A Bloom filter is a probabilistic data structure that provides a space-efficient way to test whether an element is a member of a set. Bloom filters are particularly useful for applications where the amount of data is large, and memory efficiency is crucial. More about bloom filters and the math behind them can be found here. A few useful features of bloom filters are as follows:
- Bloom filters are very space efficient compared to other data structures like hash tables.
- Bloom filters are probabilistic in nature. Bloom filters can yield false positives but never false negatives. This means they can tell us if an element is definitely not in the set or if it is possibly in the set.
- We will use this feature for the spell checker. All the common english words are inserted into the bloom filter. For a new word, if it is not present in the bloom filter, we conclude that it is misspelt. Otherwise the word may be correctly spelt ('maybe' because of possible hashing colisions).
- Clone this repository and navigate to it.
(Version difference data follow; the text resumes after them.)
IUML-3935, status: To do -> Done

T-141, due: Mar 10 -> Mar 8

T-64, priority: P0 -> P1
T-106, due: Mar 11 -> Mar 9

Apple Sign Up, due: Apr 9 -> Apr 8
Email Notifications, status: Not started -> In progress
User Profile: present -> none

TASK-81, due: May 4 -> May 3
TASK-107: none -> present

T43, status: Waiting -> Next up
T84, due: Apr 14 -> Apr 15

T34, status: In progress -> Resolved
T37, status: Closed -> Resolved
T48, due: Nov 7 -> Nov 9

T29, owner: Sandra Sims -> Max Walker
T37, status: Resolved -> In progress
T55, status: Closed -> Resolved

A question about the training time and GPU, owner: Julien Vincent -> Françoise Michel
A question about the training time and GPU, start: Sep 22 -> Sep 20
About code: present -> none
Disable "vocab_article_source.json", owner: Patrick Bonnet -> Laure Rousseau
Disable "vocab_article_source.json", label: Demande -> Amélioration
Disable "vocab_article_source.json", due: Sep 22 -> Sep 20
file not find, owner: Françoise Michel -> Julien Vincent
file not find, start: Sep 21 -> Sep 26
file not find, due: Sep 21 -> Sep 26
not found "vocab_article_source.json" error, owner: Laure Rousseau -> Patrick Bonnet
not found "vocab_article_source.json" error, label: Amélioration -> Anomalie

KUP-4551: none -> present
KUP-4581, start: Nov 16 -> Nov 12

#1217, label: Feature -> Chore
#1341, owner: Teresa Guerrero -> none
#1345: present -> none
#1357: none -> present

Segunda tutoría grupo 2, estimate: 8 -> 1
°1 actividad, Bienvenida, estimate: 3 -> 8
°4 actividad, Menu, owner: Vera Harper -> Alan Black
git clone https://github.com/manavgondalia/Bloom-Filter-Golang.git
cd Bloom-Filter-Golang
-
Get the required third-party packages using the command
go mod tidy
-
The program is stored in
main.go
. The accepted flags are load (default 0, use 1 for loading bloom filter from disk), build (Path to dictionary file to build Bloom filter), bf (Path to Bloom filter file), fp (False probability rate), n (Number of elements to be inserted). -
Using in non-loading mode: The load flag is by default 0. Specify any other requirements as stated above and hit enter to run. A new bloom filter will be saved in words.bf file This bloom filter can later be used without the need of making a new bloom filter for existing data
-
Using in loading mode: Run the program using the command
go run main.go -load=1
This will load the bloom filter from the file and apply it on the words present intesting.txt
The number of hash functions required is calculated from the bitset size and the number of elements and is dynamic. More hash functions are generated by chaning the seed with respect to the i'th hash function.
The ability to add/load the bloom filter to/from disk saves a lot of calculation time.